Educated at the University of Manitoba, Minaker worked as a professional engineer after graduation. He was elected as an alderman in St. James in 1966, and was re-elected two years later for the new city of St. James–Assiniboia. In 1969, he was chosen as chair of the city's property committee. He was elected as a councillor in the City of Winnipeg in 1971, following the decision of Edward Schreyer's NDP government to amalgamate the city.

The amalgamation was unpopular with many St. James residents, and Minaker successfully used the issue to win election to the Manitoba Legislature in the riding of the same name, defeating NDP incumbent Al Mackling in the provincial election of 1973 by 374 votes. He was re-elected by a greater margin (besting Curtis Nordman of the NDP by 2346 votes) in the 1977 election, in which the Tories under Sterling Lyon won a majority government. Minaker entered cabinet on November 15, 1979 as Minister of Community Services and Corrections. The NDP replaced the PCs' majority with one of their own in 1981, and Minaker lost his own riding to Al Mackling by 779 votes.

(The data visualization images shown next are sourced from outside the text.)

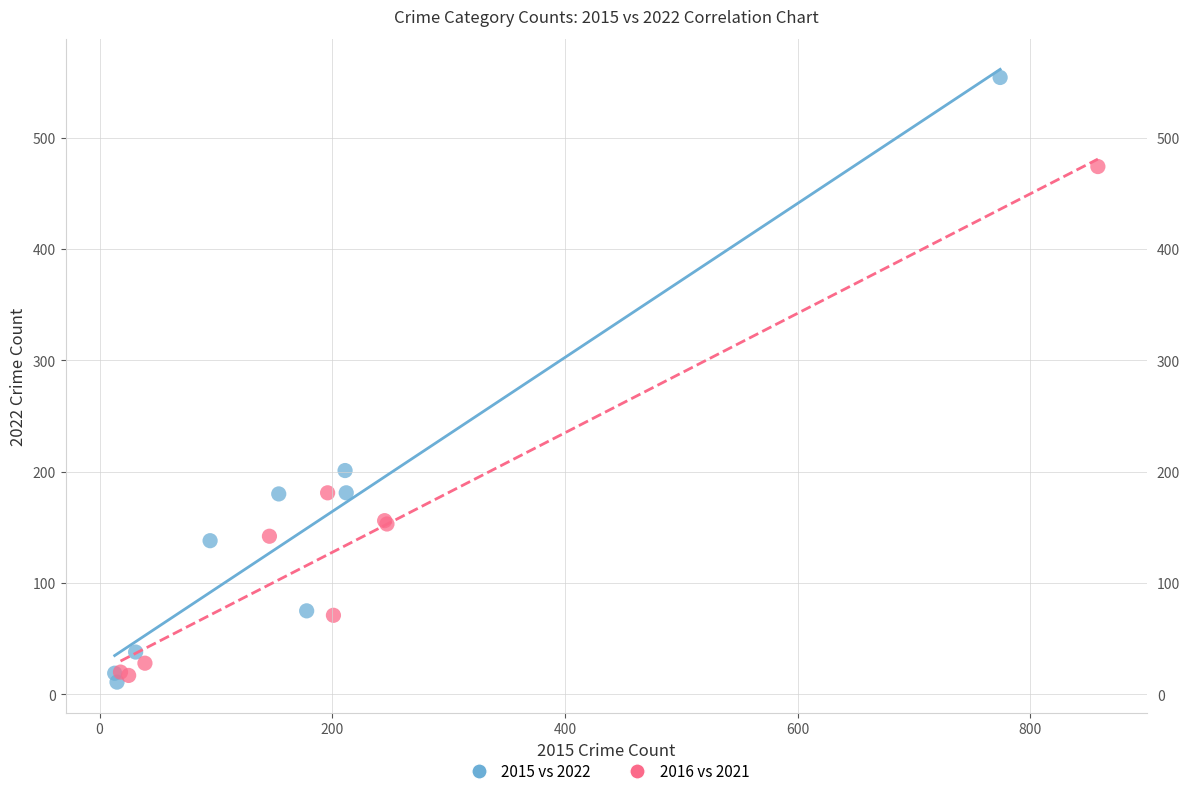

Which series has the widest spread of Y values?

2015 vs 2022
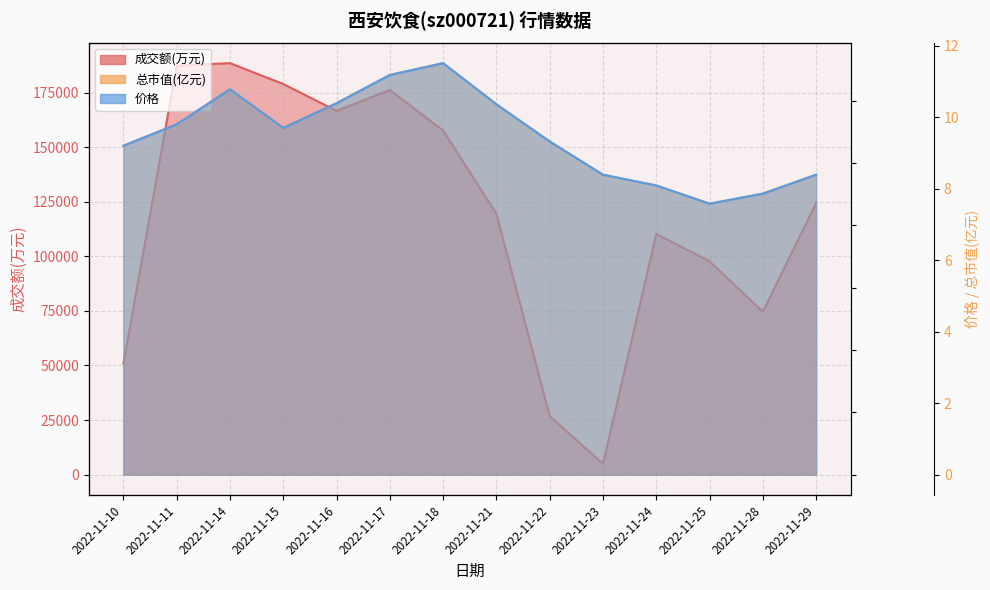

What is the total value across all series at 2022-11-22?

26856.8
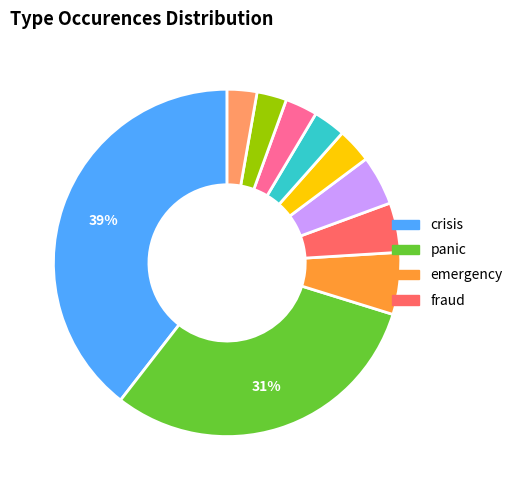

To the nearest percent, what is the average slice percentage?

10%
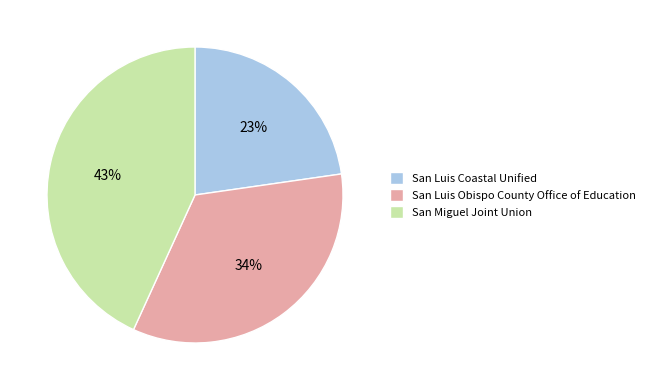

To the nearest percent, what is the difference between the San Miguel Joint Union and San Luis Coastal Unified slice percentages?

20%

He then turned to federal politics, and won the riding of Winnipeg—St. James for the federal Progressive Conservatives in the 1984 Canadian federal election. He defeated the second-place candidate, Lissa Donner of the New Democratic Party, by 2680 votes. He was not appointed to Prime Minister Brian Mulroney's cabinet, and lost to Liberal challenger John Harvard in 1988 by 1702 votes after representing the district for the 33rd Canadian Parliament. He did not return to politics after this time.

After leaving politics, Minaker worked for the National Transportation Agency in Ottawa. He died in Ottawa in 2012 at the age of 74.